Salvage logging - removing trees from a forested area in the wake of a catastrophic event such as a wildfire or hurricane - is highly controversial. Policymakers and those with an economic interest in harvesting trees typically argue that damaged areas should be logged so as to avoid "wasting" resources, while many forest ecologists contend that removing trees following a disturbance is harmful to a variety of forest species and can interfere with the natural process of ecosystem recovery."Salvage Logging and Its Ecological Consequences" brings together three leading experts on forest ecology to explore a wide range of issues surrounding the practice of salvage logging. They gather and synthesize the latest research and information about its economic and ecological costs and benefits, and consider the impacts of salvage logging on ecosystem processes and biodiversity.
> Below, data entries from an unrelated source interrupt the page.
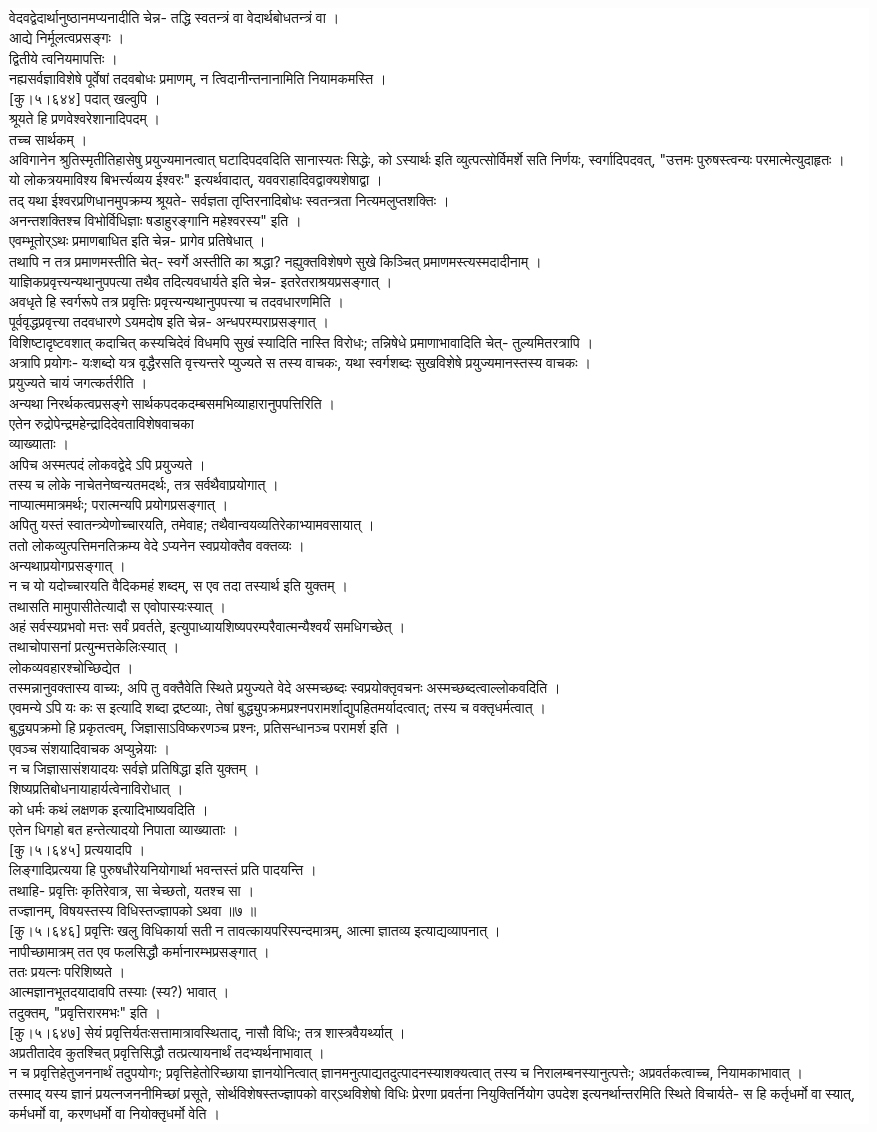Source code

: वेदवद्वेदार्थानुष्ठानमप्यनादीति चेन्न- तद्धि स्वतन्त्रं वा वेदार्थबोधतन्त्रं वा ।  
आद्ये निर्मूलत्वप्रसङ्गः ।  
द्वितीये त्वनियमापत्तिः ।  
नह्यसर्वज्ञाविशेषे पूर्वेषां तदवबोधः प्रमाणम्, न त्विदानीन्तनानामिति नियामकमस्ति ।  
[कु।५।६४४] पदात् खल्वुपि ।  
श्रूयते हि प्रणवेश्वरेशानादिपदम् ।  
तच्च सार्थकम् ।  
अविगानेन श्रुतिस्मृतीतिहासेषु प्रयुज्यमानत्वात् घटादिपदवदिति सानास्यतः सिद्धेः, को ऽस्यार्थः इति व्युत्पत्सोर्विमर्शे सति निर्णयः, स्वर्गादिपदवत्, "उत्तमः पुरुषस्त्वन्यः परमात्मेत्युदाहृतः ।  
यो लोकत्रयमाविश्य बिभर्त्त्यव्यय ईश्वरः" इत्यर्थवादात्, यववराहादिवद्वाक्यशेषाद्वा ।  
तद् यथा ईश्वरप्रणिधानमुपक्रम्य श्रूयते- सर्वज्ञता तृप्तिरनादिबोधः स्वतन्त्रता नित्यमलुप्तशक्तिः ।  
अनन्तशक्तिश्च विभोर्विधिज्ञाः षडाहुरङ्गानि महेश्वरस्य" इति ।  
एवम्भूतोर्ऽथः प्रमाणबाधित इति चेन्न- प्रागेव प्रतिषेधात् ।  
तथापि न तत्र प्रमाणमस्तीति चेत्- स्वर्गे अस्तीति का श्रद्धा? नह्युक्तविशेषणे सुखे किञ्चित् प्रमाणमस्त्यस्मदादीनाम् ।  
याज्ञिकप्रवृत्त्यन्यथानुपपत्या तथैव तदित्यवधार्यते इति चेन्न- इतरेतराश्रयप्रसङ्गात् ।  
अवधृते हि स्वर्गरूपे तत्र प्रवृत्तिः प्रवृत्त्यन्यथानुपपत्त्या च तदवधारणमिति ।  
पूर्ववृद्धप्रवृत्त्या तदवधारणे ऽयमदोष इति चेन्न- अन्धपरम्पराप्रसङ्गात् ।  
विशिष्टादृष्टवशात् कदाचित् कस्यचिदेवं विधमपि सुखं स्यादिति नास्ति विरोधः; तन्निषेधे प्रमाणाभावादिति चेत्- तुल्यमितरत्रापि ।  
अत्रापि प्रयोगः- यःशब्दो यत्र वृद्धैरसति वृत्त्यन्तरे प्युज्यते स तस्य वाचकः, यथा स्वर्गशब्दः सुखविशेषे प्रयुज्यमानस्तस्य वाचकः ।  
प्रयुज्यते चायं जगत्कर्तरीति ।  
अन्यथा निरर्थकत्वप्रसङ्गे सार्थकपदकदम्बसमभिव्याहारानुपपत्तिरिति ।  
एतेन रुद्रोपेन्द्रमहेन्द्रादिदेवताविशेषवाचका  
 व्याख्याताः ।  
अपिच अस्मत्पदं लोकवद्वेदे ऽपि प्रयुज्यते ।  
तस्य च लोके नाचेतनेष्वन्यतमदर्थः, तत्र सर्वथैवाप्रयोगात् ।  
नाप्यात्ममात्रमर्थः; परात्मन्यपि प्रयोगप्रसङ्गात् ।  
अपितु यस्तं स्वातन्त्र्येणोच्चारयति, तमेवाह; तथैवान्वयव्यतिरेकाभ्यामवसायात् ।  
ततो लोकव्युत्पत्तिमनतिक्रम्य वेदे ऽप्यनेन स्वप्रयोक्तैव वक्तव्यः ।  
अन्यथाप्रयोगप्रसङ्गात् ।  
न च यो यदोच्चारयति वैदिकमहं शब्दम्, स एव तदा तस्यार्थ इति युक्तम् ।  
तथासति मामुपासीतेत्यादौ स एवोपास्यःस्यात् ।  
अहं सर्वस्यप्रभवो मत्तः सर्वं प्रवर्तते, इत्युपाध्यायशिष्यपरम्परैवात्मन्यैश्वर्यं समधिगच्छेत् ।  
तथाचोपासनां प्रत्युन्मत्तकेलिःस्यात् ।  
लोकव्यवहारश्चोच्छिद्येत ।  
तस्मन्नानुवक्तास्य वाच्यः, अपि तु वक्तैवेति स्थिते प्रयुज्यते वेदे अस्मच्छब्दः स्वप्रयोक्तृवचनः अस्मच्छब्दत्वाल्लोकवदिति ।  
एवमन्ये ऽपि यः कः स इत्यादि शब्दा द्रष्टव्याः, तेषां बुद्ध्युपक्रमप्रश्नपरामर्शाद्युपहितमर्यादत्वात्; तस्य च वक्तृधर्मत्वात् ।  
बुद्ध्यपक्रमो हि प्रकृतत्वम्, जिज्ञासाऽविष्करणञ्च प्रश्नः, प्रतिसन्धानञ्च परामर्श इति ।  
एवञ्च संशयादिवाचक अप्युन्नेयाः ।  
न च जिज्ञासासंशयादयः सर्वज्ञे प्रतिषिद्धा इति युक्तम् ।  
शिष्यप्रतिबोधनायाहार्यत्वेनाविरोधात् ।  
को धर्मः कथं लक्षणक इत्यादिभाष्यवदिति ।  
एतेन धिगहो बत हन्तेत्यादयो निपाता व्याख्याताः ।  
[कु।५।६४५] प्रत्ययादपि ।  
लिङ्गादिप्रत्यया हि पुरुषधौरेयनियोगार्था भवन्तस्तं प्रति पादयन्ति ।  
तथाहि- प्रवृत्तिः कृतिरेवात्र, सा चेच्छतो, यतश्च सा ।  
तज्ज्ञानम्, विषयस्तस्य विधिस्तज्ज्ञापको ऽथवा ॥७ ॥  
[कु।५।६४६] प्रवृत्तिः खलु विधिकार्या सती न तावत्कायपरिस्पन्दमात्रम्, आत्मा ज्ञातव्य इत्याद्यव्यापनात् ।  
नापीच्छामात्रम् तत एव फलसिद्धौ कर्मानारम्भप्रसङ्गात् ।  
ततः प्रयत्नः परिशिष्यते ।  
आत्मज्ञानभूतदयादावपि तस्याः (स्य?) भावात् ।  
तदुक्तम्, "प्रवृत्तिरारमभः" इति ।  
[कु।५।६४७] सेयं प्रवृत्तिर्यतःसत्तामात्रावस्थिताद्, नासौ विधिः; तत्र शास्त्रवैयर्थ्यात् ।  
अप्रतीतादेव कुतश्चित् प्रवृत्तिसिद्धौ तत्प्रत्यायनार्थं तदभ्यर्थनाभावात् ।  
न च प्रवृत्तिहेतुजननार्थं तदुपयोगः; प्रवृत्तिहेतोरिच्छाया ज्ञानयोनित्वात् ज्ञानमनुत्पाद्यतदुत्पादनस्याशक्यत्वात् तस्य च निरालम्बनस्यानुत्पत्तेः; अप्रवर्तकत्वाच्च, नियामकाभावात् ।  
तस्माद् यस्य ज्ञानं प्रयत्नजननीमिच्छां प्रसूते, सोर्थविशेषस्तज्ज्ञापको वार्ऽथविशेषो विधिः प्रेरणा प्रवर्तना नियुक्तिर्नियोग उपदेश इत्यनर्थान्तरमिति स्थिते विचार्यते- स हि कर्तृधर्मो वा स्यात्, कर्मधर्मो वा, करणधर्मो वा नियोक्तृधर्मो वेति ।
The book examines: what salvage logging is and why it is controversial; natural and human disturbance regimes in forested ecosystems; differences between salvage harvesting and traditional timber harvesting; scientifically documented ecological impacts of salvage operations; and, the importance of land management objectives in determining appropriate post-disturbance interventions.Brief case studies from around the world highlight a variety of projects, including operations that have followed wildfires, storms, volcanic eruptions, and insect infestations. In the final chapter, the authors discuss policy management implications and offer prescriptions for mitigating the impacts of future salvage harvesting efforts."Salvage Logging and Its Ecological Consequences" is a "must-read" volume for policymakers, students, academics, practitioners, and professionals involved in all aspects of forest management, natural resource planning, and forest conservation.
David B. Lindenmayer is professor of ecology and conservation science in the Fenner School of Environment and Society at the Australian National University in Canberra. Philip J. Burton is manager of northern projects at the Pacific Forestry Centre, Canadian Forest Service, in Prince George, British Columbia. Jerry F. Franklin is professor of ecosystem analysis in the College of Forest Resources at the University of Washington in Seattle.